In every dying patient, she saw herself: an unclaimed corpse tied in a body bag unceremoniously discarded at an unmarked cremation site. Within three days, she was released without a discharge certificate. My father blamed it on her erratic accusations of negligence against doctors and on the pictures of dead patients she had posted with nonsense captions.

I agreed with him somewhat but irrespective of the reason, I was relieved she was let go. She deserved to imagine a better future. The inevitability of an undignified and lonely death ate away at her more than the virus.

How does one imagine a future of survival when the whole country is engulfed in blazing pyres? Even if she survived the pandemic, how do you cure a disease which is only spoken of in whispers? How do you build trust in a family where it was difficult to differentiate between love and duty?
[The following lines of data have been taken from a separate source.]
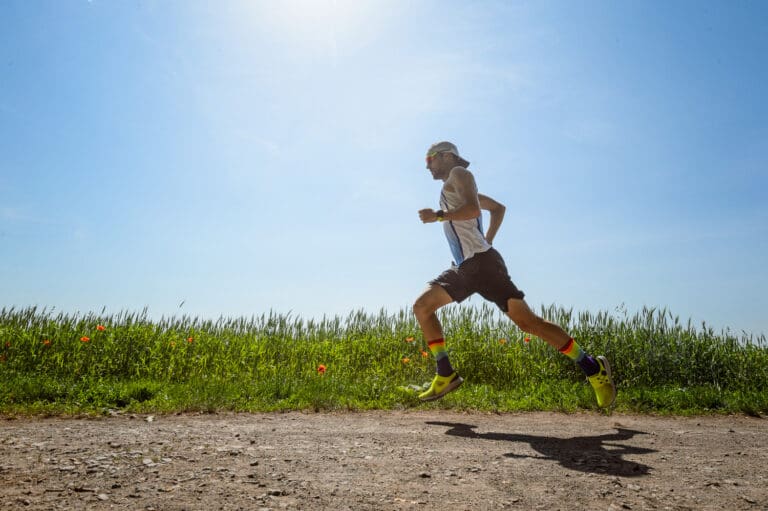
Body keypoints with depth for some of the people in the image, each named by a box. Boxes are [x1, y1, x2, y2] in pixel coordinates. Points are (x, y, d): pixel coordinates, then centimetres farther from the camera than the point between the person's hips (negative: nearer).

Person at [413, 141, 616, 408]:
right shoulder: (454, 188, 28)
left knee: (527, 321, -12)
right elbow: (498, 207, 35)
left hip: (481, 262, -10)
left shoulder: (459, 174, 3)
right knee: (422, 306, 2)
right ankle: (446, 375, 2)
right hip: (463, 268, 10)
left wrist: (437, 215, -9)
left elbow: (472, 208, -16)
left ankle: (592, 367, -2)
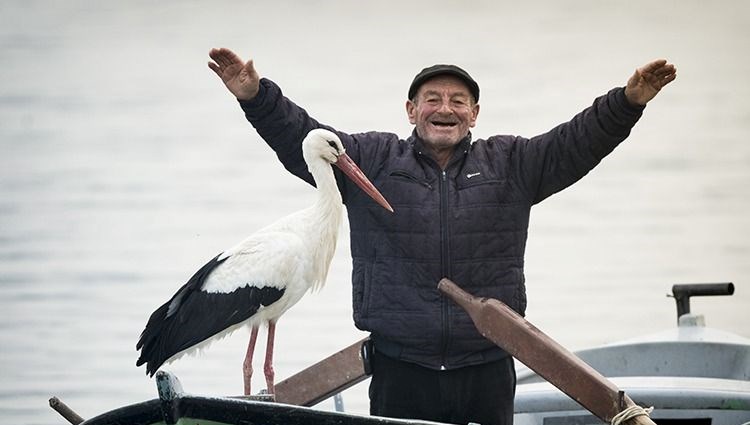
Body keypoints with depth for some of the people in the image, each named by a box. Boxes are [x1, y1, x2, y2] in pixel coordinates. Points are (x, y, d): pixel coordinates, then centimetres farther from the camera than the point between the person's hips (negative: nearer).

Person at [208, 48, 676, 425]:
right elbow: (300, 138, 0)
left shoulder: (512, 164, 10)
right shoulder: (370, 160, 7)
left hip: (487, 367, 1)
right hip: (399, 368, -1)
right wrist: (256, 95, -15)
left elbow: (579, 142, 2)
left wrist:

One member in the house remained blissfully unaware of the dystopian nightmare: our dog, Kafka. While we tried to limit physical contact, Kafka spent entire days figuring out different ways to infiltrate my mother’s room. Every time he heard mother call out his name, he would cock his head from side to side and vigorously scratch at the door. He displayed unwavering loyalty and unconditional love that my mother craved from us. He was beyond the pale of suspicion because of his (in)consistency: he will bite you and lick you, and try to steal your food, both in sickness and health. A reminder of a time gone by, of a normalcy which was slowly fading from our memory, Kafka also held the promise of a future where hugs and kisses could be shared indiscriminately.
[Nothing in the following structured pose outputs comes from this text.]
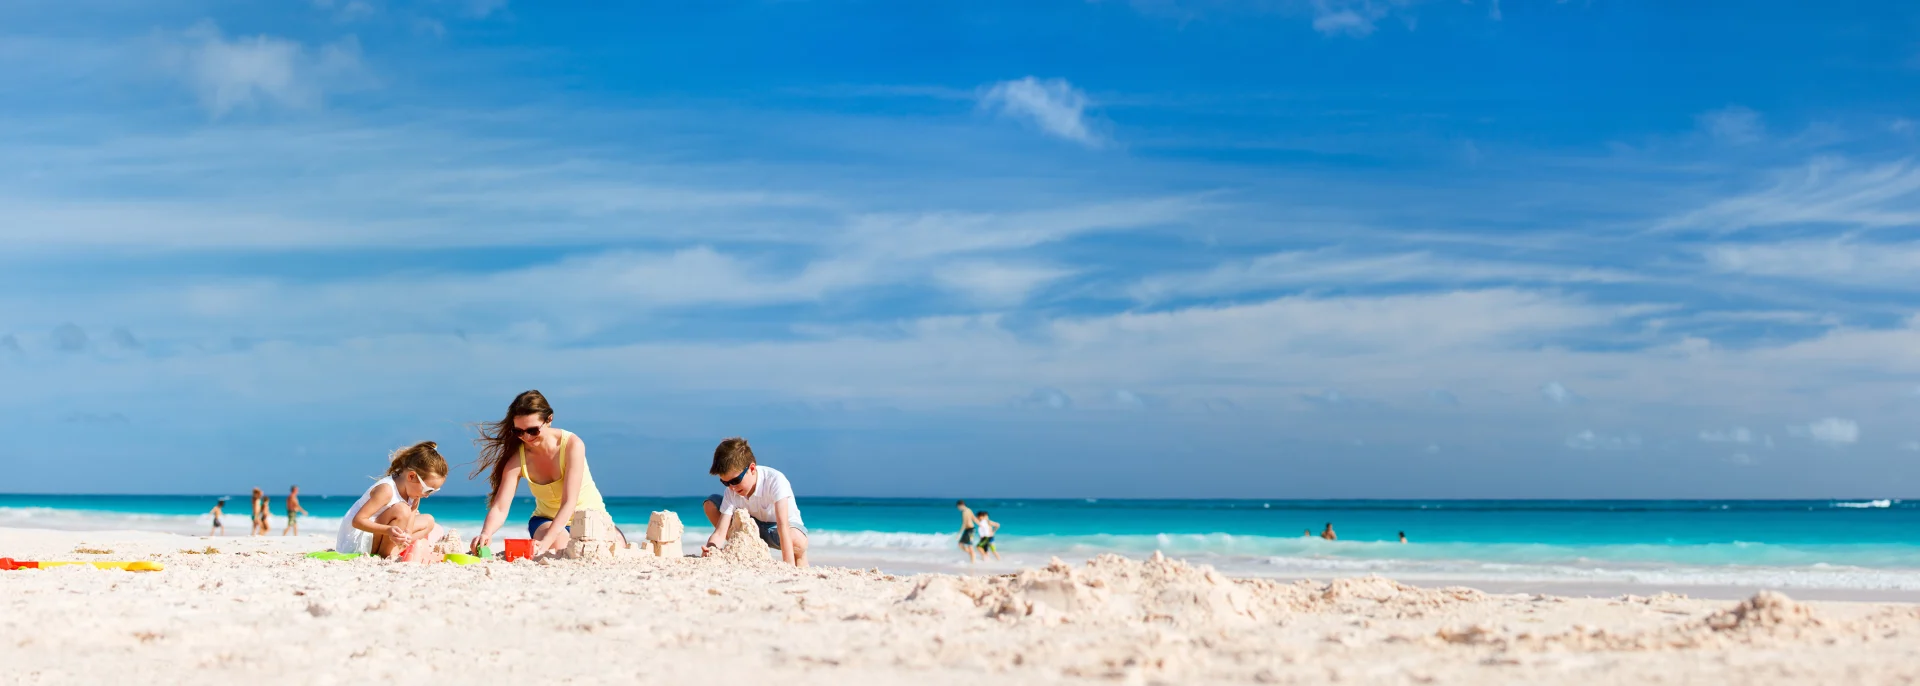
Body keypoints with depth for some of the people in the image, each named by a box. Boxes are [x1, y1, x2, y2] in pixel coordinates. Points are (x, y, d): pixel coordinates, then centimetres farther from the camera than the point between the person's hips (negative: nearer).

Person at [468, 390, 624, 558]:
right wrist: (486, 534, -46)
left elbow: (568, 503, -31)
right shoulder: (517, 458, -17)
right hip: (547, 519, 2)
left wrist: (546, 542, -45)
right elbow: (500, 508, -23)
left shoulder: (572, 444, -26)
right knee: (557, 546, -32)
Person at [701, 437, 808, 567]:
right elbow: (720, 532, -23)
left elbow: (783, 525, -41)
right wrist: (710, 550, -48)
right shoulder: (732, 493, -19)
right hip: (754, 527, 5)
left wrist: (789, 566, -49)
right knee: (711, 503, -11)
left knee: (797, 541, -43)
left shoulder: (775, 480, -32)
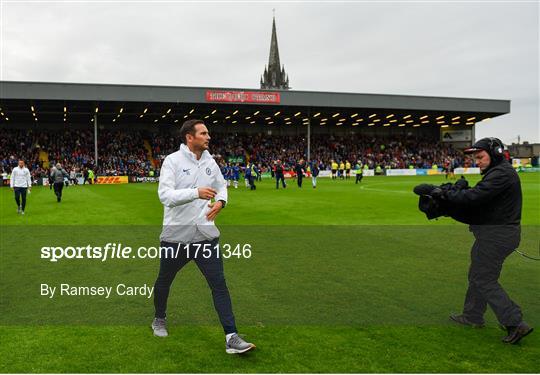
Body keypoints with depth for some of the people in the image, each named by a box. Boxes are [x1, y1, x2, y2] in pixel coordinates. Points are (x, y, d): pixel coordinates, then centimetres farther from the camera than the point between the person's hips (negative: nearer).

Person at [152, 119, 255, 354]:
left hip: (205, 234, 3)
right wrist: (196, 193, -34)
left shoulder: (210, 162, 4)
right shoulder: (173, 160, -11)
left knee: (219, 283, -5)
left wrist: (220, 201, -2)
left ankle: (231, 338, -3)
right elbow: (164, 194, -21)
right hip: (176, 235, -3)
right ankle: (159, 319, 45)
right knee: (164, 281, 18)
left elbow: (222, 185, 21)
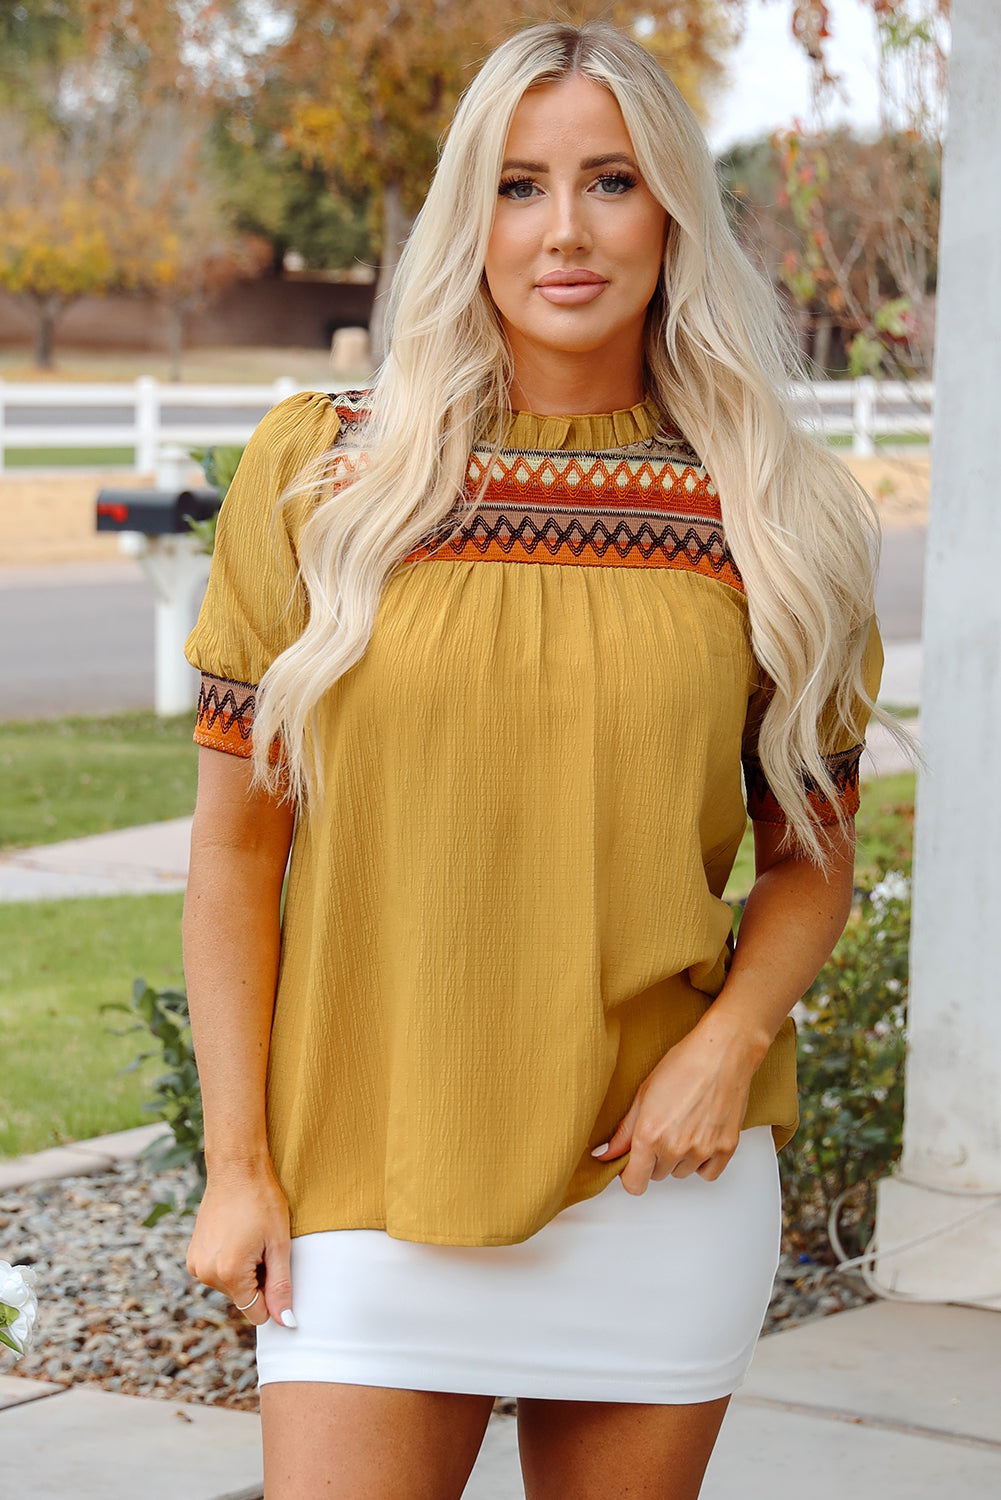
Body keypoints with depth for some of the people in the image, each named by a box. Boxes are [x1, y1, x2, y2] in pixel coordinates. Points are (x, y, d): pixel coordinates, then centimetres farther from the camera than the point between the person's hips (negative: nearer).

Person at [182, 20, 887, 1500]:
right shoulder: (321, 476, 0)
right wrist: (236, 1166, -1)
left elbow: (812, 856, 11)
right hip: (368, 1183, -1)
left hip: (657, 1174, 1)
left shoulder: (770, 517, 3)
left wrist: (728, 1041, -8)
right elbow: (236, 846, 2)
I decided that Kafka would be our knight in shining armour. Our video calls were no longer about the pandemic, it was all about Kafka. I would list all the things he had done in a day while my mother insisted on the various angles at which she wanted to look at him. It’s not that this helped her forget about her illness – dying loved ones and her own death still haunted the room – but it made her excited for that hour of unadulterated happiness. Her thoughts were no longer about burdening the family and worrying about the house left in inept hands. My job as a primary caretaker was reduced to giving her food and medicine while Kafka grew into his larger role of being my mother’s emotional support.

Something is rotten in the state of Denmark, says Marcellus in Hamlet. Our crude system of loving and living was putrefying under the indifference of an invisible husband and the evasiveness of a coward daughter. There is a vaccine for the virus, medication and therapy for bipolar disorder.

But for a family performing a farce of love and care, there is only an unpredictable four-legged animal.